From the entries that follow, extract each line holding the string "text".

RECORD SET:
↓↓↓

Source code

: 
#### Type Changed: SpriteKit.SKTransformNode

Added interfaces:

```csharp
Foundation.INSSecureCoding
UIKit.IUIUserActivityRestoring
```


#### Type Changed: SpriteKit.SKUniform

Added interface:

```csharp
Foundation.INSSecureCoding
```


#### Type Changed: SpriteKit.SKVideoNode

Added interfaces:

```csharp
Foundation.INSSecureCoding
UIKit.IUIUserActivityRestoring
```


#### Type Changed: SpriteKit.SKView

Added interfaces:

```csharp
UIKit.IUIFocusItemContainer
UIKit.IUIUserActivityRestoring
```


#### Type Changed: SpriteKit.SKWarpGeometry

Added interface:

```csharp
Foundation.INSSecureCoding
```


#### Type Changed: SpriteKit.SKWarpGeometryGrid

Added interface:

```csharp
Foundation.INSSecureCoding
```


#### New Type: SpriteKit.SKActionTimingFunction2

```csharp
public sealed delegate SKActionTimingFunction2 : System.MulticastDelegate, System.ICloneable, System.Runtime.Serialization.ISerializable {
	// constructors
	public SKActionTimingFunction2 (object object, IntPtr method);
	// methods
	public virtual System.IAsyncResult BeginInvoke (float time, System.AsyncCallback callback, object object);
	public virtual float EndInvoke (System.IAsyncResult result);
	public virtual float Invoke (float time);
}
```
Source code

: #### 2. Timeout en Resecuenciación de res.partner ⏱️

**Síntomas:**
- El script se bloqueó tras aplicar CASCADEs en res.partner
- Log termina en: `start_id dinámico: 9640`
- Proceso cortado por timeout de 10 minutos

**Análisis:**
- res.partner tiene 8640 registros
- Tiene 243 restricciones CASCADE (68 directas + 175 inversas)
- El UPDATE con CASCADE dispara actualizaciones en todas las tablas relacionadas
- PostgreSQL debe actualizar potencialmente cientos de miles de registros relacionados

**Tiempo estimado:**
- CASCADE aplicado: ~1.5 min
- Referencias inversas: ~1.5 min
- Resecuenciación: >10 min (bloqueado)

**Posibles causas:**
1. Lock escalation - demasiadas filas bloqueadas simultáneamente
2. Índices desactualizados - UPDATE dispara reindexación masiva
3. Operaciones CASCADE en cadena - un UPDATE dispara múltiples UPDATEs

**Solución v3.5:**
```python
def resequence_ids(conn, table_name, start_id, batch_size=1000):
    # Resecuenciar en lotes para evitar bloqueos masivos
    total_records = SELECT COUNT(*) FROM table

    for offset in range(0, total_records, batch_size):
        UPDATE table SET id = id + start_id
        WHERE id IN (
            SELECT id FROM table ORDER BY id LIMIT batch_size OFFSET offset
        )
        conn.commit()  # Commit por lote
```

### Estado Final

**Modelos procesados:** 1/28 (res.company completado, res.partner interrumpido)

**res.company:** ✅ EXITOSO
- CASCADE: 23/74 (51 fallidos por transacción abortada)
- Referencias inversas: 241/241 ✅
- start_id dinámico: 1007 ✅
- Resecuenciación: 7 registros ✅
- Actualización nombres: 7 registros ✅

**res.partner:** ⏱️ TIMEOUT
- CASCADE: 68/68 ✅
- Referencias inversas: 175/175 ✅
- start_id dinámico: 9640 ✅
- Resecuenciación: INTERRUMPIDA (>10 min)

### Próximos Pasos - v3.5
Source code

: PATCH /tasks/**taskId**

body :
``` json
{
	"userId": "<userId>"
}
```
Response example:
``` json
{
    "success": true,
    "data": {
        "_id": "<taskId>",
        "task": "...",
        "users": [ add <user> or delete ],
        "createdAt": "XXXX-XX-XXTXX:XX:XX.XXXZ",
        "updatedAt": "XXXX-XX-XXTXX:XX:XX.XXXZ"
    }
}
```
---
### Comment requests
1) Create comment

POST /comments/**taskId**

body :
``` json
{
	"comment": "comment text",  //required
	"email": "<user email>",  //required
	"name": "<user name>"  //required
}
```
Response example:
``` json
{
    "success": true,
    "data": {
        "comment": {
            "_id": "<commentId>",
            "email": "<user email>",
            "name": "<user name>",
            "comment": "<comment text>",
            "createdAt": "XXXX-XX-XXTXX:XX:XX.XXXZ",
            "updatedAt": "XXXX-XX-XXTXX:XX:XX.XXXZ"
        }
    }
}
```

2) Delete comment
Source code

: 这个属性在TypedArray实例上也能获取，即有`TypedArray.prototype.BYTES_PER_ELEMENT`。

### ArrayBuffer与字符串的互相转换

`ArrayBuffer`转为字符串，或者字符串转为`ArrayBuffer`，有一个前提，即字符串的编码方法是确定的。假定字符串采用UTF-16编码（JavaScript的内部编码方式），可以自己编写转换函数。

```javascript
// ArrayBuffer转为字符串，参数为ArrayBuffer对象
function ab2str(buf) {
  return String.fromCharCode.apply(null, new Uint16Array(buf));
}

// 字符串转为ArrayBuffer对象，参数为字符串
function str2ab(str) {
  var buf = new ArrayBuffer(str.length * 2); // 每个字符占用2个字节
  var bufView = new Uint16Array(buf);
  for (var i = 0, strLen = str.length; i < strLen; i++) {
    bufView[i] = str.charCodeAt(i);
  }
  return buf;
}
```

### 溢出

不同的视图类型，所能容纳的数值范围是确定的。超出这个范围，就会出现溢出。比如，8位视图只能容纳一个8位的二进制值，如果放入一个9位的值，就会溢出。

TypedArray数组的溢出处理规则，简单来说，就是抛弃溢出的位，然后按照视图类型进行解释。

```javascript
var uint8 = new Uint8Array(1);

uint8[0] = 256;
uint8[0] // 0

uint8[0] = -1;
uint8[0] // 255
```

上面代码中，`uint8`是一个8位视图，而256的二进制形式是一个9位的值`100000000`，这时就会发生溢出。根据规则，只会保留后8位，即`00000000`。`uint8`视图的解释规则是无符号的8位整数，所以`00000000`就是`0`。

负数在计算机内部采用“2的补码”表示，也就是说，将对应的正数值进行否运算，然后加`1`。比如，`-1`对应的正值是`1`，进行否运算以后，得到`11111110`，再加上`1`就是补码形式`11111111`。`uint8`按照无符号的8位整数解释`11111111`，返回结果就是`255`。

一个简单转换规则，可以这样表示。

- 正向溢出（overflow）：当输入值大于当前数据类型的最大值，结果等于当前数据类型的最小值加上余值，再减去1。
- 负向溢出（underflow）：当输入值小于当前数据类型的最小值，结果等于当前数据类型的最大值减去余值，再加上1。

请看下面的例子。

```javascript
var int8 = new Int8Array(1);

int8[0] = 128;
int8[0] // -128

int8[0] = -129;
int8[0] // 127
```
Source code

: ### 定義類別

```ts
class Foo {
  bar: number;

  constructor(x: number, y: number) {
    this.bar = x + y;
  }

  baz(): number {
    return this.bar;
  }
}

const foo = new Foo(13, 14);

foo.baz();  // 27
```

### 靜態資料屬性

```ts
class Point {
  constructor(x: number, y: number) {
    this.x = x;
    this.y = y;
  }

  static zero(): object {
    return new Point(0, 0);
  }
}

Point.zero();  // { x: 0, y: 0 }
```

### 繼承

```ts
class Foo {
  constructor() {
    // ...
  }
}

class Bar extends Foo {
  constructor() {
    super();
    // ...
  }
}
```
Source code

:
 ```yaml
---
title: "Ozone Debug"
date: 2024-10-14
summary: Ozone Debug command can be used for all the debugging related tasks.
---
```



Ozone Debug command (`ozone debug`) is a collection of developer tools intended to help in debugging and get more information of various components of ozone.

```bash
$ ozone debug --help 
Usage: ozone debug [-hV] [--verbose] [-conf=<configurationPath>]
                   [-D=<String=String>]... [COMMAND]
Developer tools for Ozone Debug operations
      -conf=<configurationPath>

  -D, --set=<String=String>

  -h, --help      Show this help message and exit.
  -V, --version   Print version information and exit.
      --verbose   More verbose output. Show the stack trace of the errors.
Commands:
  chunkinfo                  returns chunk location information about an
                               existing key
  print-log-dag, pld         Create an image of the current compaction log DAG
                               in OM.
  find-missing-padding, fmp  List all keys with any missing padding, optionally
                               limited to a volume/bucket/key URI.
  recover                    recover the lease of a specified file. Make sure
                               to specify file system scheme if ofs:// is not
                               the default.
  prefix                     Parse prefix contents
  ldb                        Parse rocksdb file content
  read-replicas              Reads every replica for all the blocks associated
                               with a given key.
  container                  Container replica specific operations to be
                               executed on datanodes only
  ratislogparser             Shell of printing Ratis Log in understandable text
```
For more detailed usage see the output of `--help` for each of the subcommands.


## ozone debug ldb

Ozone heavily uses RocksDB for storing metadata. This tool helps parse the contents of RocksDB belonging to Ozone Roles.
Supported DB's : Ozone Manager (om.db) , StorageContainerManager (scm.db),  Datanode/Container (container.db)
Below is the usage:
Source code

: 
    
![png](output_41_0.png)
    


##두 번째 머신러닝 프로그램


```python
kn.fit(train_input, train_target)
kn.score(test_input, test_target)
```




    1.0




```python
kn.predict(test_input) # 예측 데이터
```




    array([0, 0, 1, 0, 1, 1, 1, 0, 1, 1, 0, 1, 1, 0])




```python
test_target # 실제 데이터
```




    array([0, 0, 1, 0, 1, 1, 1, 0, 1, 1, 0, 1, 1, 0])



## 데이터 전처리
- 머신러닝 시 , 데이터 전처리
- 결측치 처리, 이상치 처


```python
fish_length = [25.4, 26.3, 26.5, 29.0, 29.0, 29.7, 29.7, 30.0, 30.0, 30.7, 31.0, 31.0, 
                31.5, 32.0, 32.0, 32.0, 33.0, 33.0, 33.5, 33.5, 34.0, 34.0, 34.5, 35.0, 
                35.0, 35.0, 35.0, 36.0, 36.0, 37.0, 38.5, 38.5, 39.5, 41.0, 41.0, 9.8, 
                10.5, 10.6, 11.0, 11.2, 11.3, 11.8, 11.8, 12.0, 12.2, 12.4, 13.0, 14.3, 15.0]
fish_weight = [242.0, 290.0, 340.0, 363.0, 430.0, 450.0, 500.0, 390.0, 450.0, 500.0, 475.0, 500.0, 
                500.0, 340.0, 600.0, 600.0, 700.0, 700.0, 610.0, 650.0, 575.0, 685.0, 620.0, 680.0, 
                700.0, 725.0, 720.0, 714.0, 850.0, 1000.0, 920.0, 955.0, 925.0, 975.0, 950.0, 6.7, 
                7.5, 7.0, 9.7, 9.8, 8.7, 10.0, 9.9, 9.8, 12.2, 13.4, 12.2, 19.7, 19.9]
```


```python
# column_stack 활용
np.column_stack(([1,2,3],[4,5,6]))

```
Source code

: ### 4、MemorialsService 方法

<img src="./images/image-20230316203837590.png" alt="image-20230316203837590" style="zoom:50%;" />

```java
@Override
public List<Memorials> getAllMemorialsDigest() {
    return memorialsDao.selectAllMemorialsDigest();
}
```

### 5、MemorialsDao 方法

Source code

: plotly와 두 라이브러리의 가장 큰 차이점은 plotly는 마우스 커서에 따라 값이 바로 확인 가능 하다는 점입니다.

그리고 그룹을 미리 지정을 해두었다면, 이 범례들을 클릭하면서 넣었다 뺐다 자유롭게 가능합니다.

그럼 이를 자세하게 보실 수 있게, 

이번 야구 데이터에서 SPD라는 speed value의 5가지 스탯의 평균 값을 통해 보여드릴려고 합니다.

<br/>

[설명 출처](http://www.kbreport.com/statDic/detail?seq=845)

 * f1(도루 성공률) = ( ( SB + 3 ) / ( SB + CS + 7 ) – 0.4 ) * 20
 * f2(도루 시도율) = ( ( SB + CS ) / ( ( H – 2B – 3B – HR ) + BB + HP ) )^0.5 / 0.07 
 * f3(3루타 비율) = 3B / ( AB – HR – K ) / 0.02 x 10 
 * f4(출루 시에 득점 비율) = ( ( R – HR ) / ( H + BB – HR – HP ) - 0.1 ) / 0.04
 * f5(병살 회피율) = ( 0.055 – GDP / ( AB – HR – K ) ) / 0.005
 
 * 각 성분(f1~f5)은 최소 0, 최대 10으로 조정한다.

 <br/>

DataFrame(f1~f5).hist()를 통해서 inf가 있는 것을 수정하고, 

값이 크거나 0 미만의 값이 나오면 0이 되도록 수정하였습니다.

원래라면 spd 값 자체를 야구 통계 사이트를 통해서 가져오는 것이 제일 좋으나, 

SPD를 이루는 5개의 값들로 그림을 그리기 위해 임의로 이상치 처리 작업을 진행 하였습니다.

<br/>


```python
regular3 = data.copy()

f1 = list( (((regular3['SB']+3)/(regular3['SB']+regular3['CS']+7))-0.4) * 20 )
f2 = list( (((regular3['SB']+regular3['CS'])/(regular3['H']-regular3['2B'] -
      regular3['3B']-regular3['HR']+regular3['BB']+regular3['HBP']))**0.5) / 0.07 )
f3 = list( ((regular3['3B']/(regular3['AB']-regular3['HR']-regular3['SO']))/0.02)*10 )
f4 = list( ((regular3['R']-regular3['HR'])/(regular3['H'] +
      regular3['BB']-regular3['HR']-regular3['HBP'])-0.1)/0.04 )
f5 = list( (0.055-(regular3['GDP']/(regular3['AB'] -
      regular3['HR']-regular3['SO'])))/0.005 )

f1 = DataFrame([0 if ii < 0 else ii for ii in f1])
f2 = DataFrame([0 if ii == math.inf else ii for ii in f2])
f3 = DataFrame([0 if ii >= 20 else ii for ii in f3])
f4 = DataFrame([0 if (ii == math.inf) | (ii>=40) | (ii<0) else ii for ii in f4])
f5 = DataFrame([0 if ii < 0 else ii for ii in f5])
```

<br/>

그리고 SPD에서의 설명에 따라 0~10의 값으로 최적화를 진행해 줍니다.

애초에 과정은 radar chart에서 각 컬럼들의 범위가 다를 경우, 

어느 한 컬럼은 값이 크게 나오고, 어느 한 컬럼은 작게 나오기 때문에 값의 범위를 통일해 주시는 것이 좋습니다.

↑↑↑

WRITTEN ANSWER:
	"comment": "comment text",  //required
            "comment": "<comment text>",
  ratislogparser             Shell of printing Ratis Log in understandable text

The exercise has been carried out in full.